Model fit statistics and model comparisons

summary(m_educ_age) # see deviances on bottom

Call:
glm(formula = is_smoker ~ educ + age, family = binomial(link = "logit"), 
    data = smoking_df)

Coefficients:
             Estimate Std. Error z value Pr(>|z|)    
(Intercept) -0.247903   0.205341  -1.207 0.227326    
educu12y     0.560300   0.152675   3.670 0.000243 ***
age         -0.013879   0.004392  -3.160 0.001578 ** 
---
Signif. codes:  0 '***' 0.001 '**' 0.01 '*' 0.05 '.' 0.1 ' ' 1

(Dispersion parameter for binomial family taken to be 1)

    Null deviance: 1075.0  on 806  degrees of freedom
Residual deviance: 1053.3  on 804  degrees of freedom
AIC: 1059.3

Number of Fisher Scoring iterations: 4

Model fit statistics and model comparisons

Residual deviance: deviance of the model we’re looking at
Null deviance: deviance of a reference model with no predictors
A lower deviance indicates a better the model fit

deviance(m_educ_age)

[1] 1053.306

This deviance is based on the log-likelihood

\[ \text{deviance} = -2 \times \text{log likelihood} \]

Log-likelihood

Calculation is based on the observed data and predicted data

# Extract the outcome variable
y <- smoking_df$is_smoker
# Generate predicted values on the prob scale
p_hat <- predict(m_educ_age, type = "response")
# Formula for log-likelihood for binomial models
sum( y * log(p_hat) + (1 - y) * log(1 - p_hat)) # don't worry about this formula

[1] -526.6529

and thus captures, overall, how unsurprised your model is by the data it actually saw (high values mean less surprised by data; i.e. better fit). For short,

logLik(m_educ_age)

'log Lik.' -526.6529 (df=3)

Log-likelihood to deviance

The negative double of the log-likelihood is the deviance, so

-2 * logLik(m_educ_age)

'log Lik.' 1053.306 (df=3)

is the same as

deviance(m_educ_age)

[1] 1053.306

Log-likelihood to deviance

and

deviance(m_educ_age) / -2

[1] -526.6529

is the same as

logLik(m_educ_age)

'log Lik.' -526.6529 (df=3)

The deviance doesn’t tell you more than what you already know from the log-likelihood.

● **Provided material**:
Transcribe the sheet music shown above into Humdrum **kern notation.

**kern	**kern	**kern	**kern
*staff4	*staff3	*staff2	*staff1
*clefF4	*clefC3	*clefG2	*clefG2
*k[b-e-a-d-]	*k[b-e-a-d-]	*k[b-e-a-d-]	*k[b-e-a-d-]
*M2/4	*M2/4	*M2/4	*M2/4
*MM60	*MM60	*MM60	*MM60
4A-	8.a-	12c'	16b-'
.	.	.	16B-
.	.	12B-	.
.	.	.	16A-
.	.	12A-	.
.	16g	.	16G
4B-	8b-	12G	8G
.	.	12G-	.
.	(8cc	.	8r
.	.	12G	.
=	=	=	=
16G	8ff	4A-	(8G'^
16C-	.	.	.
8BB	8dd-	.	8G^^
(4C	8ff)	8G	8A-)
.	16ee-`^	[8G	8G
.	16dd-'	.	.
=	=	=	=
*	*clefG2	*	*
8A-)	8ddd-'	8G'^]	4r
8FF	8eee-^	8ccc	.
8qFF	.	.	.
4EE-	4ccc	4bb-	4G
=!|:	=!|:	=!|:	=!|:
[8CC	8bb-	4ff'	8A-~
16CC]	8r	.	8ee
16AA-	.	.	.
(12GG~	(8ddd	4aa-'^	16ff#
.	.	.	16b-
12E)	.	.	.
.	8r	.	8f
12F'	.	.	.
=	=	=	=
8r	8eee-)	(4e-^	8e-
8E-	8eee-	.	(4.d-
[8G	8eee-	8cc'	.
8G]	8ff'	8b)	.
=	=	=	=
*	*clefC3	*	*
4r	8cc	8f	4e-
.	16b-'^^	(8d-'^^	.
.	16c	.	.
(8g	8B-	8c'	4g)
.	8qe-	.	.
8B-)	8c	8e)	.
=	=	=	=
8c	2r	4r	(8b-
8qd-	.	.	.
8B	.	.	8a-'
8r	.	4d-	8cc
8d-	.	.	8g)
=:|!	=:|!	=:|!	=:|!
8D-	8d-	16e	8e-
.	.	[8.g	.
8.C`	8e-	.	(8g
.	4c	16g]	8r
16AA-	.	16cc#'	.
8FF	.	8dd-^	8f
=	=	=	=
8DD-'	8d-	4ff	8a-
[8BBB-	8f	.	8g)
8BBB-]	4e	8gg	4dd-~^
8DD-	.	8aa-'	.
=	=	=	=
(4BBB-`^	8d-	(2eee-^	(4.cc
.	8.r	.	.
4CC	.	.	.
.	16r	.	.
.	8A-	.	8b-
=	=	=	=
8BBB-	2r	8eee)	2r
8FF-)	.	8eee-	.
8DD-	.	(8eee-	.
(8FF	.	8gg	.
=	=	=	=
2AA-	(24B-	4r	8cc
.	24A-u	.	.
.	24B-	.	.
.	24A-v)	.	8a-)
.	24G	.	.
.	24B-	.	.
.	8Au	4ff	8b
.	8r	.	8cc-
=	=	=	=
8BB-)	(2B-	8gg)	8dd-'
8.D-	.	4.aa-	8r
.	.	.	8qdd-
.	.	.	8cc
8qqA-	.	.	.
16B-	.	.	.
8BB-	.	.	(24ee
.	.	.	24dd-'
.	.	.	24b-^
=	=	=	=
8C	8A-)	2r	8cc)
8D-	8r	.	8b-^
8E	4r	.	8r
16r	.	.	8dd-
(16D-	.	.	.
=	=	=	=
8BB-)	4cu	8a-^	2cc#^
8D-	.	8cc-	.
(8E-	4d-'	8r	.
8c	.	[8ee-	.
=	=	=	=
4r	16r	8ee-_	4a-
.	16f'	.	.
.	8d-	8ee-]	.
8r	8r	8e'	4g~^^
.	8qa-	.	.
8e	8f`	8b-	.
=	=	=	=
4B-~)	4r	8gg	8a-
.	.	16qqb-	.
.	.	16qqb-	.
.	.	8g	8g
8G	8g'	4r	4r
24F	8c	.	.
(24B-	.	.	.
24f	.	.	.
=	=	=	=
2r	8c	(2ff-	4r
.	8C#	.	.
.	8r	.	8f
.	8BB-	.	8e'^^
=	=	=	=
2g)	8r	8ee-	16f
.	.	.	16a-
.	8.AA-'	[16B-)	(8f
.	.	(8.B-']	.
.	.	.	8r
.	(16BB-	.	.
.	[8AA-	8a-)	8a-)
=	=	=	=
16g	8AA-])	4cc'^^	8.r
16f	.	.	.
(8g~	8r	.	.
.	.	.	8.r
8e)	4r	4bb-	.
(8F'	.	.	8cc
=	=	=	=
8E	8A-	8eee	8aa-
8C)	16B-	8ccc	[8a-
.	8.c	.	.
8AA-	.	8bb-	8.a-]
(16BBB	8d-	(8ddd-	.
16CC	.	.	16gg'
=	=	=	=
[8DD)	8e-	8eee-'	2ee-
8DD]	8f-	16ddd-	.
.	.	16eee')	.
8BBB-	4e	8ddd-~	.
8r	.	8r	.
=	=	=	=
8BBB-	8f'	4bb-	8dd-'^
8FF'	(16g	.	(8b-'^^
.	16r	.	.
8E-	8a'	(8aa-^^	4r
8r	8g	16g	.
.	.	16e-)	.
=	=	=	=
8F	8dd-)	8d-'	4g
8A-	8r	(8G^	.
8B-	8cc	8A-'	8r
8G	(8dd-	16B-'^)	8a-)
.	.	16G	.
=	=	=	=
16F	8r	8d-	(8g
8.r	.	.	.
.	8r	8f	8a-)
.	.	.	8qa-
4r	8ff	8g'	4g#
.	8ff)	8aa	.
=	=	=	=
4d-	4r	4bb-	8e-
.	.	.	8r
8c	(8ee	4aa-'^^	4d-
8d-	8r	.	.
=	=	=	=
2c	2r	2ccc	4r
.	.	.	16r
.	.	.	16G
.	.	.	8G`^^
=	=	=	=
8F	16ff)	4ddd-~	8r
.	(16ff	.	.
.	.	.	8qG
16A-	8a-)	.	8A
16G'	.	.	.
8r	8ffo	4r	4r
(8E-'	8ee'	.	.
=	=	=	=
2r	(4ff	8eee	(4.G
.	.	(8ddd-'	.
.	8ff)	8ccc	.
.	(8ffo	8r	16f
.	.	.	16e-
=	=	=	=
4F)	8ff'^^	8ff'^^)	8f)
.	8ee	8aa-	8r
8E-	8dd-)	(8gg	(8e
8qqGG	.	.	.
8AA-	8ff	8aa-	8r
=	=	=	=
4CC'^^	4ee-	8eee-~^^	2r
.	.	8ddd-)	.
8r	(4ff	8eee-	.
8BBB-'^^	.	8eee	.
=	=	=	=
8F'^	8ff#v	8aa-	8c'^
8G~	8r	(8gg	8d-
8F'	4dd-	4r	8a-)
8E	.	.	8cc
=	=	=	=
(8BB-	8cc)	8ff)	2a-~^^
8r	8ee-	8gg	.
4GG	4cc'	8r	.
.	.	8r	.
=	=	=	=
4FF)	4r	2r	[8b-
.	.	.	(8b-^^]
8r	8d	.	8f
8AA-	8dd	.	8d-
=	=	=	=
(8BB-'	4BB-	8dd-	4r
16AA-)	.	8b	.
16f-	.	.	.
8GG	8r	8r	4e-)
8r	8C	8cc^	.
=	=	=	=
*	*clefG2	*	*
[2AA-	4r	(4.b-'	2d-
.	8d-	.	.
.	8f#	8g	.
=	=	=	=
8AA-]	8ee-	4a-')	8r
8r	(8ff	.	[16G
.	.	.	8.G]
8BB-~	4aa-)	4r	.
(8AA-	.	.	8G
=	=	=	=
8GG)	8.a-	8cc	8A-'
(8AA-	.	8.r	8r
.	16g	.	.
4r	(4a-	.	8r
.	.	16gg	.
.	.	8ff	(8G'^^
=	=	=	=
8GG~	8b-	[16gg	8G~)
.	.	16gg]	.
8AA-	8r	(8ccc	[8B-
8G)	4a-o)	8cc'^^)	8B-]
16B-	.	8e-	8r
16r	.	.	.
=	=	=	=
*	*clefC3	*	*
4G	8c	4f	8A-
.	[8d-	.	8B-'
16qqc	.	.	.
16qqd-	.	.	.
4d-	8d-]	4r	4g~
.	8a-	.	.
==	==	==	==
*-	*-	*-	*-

● **Stated task A**: Name every R function in the model fit statistics text that takes the fitted model m_educ_age as its first argument.
● **Stated task B**: In the model fit statistics text, what AIC does the summary of m_educ_age report?
● **Stated task C**: Extend the model fit statistics text, starting after its final sentence about deviance and log-likelihood.

● **Answer A**: summary, deviance, predict, logLik

● **Answer B**: 1059.3

● **Answer C**:
Comparing nested models using \(\chi^2\) test

We used \(R^2\) for normal linear models which has an intuitive and absolute interpretation.
Log-likelihood and deviance can only be understood in relative terms, relative to other, specifically nested, models.

For example, the two binary logistic models \(\text{is_smoker} \sim \text{Bernoulli}(\theta_i)\) that we have considered so far have the predictor structures

\[ \mathcal{M_1}: \text{logit}(\theta_i) = \beta_0 + \beta_1 \times age_i\\ \] and

\[ \mathcal{M_2}: \text{logit}(\theta_i) = \beta_0 + \beta_1 \times age_i + \beta_2 \times \text{educ}_i. \] Model \(\mathcal{M_1}\) is nested in model \(\mathcal{M_2}\) because \(\mathcal{M_1}\) contains a subset of the predictors of \(\mathcal{M_2}\).

Comparing nested models using \(\chi^2\) test

The deviance of model \(\mathcal{M_2}\) is

deviance(m_educ_age)

[1] 1053.306

What’s the deviance of \(\mathcal{M_1}\)?

Which one of these two models is better at predicting the data?

What does it mean that one model is “better”?

The model is better at identifying a smoker on the basis of their age and education compared to just knowing their age. Education can tell us something that age alone can’t.

Comparing nested models using \(\chi^2\) test

\(\dots\) using the difference in deviance:

deviance(m_educ_age) - deviance(m_age)

[1] -13.762

The deviance of \(\mathcal{M_2}\) is around 13.762 units lower.

We can roughly interpret these differences of deviances

if less than 4, inconclusive
if between 4 and 10, conclusive
if above 10, definitive.

Comparing nested models using \(\chi^2\) test

A meaningful difference of the deviance should be 2 times greater than the difference in the number of parameters in the models.

How many parameters are in \(\mathcal{M_2}\)?

coef(m_educ_age)

(Intercept)    educu12y         age 
-0.24790348  0.56029969 -0.01387864

It’s 3: in a binary logistic regression the number of coefficients is the number of parameters (in normal linear models there is also the standard deviation). And it’s 2 for \(\mathcal{M_1}\)

coef(m_age)

(Intercept)         age 
 0.02396177 -0.01215431

So the difference in deviances should be at least 2 (our difference in deviances was 13.762).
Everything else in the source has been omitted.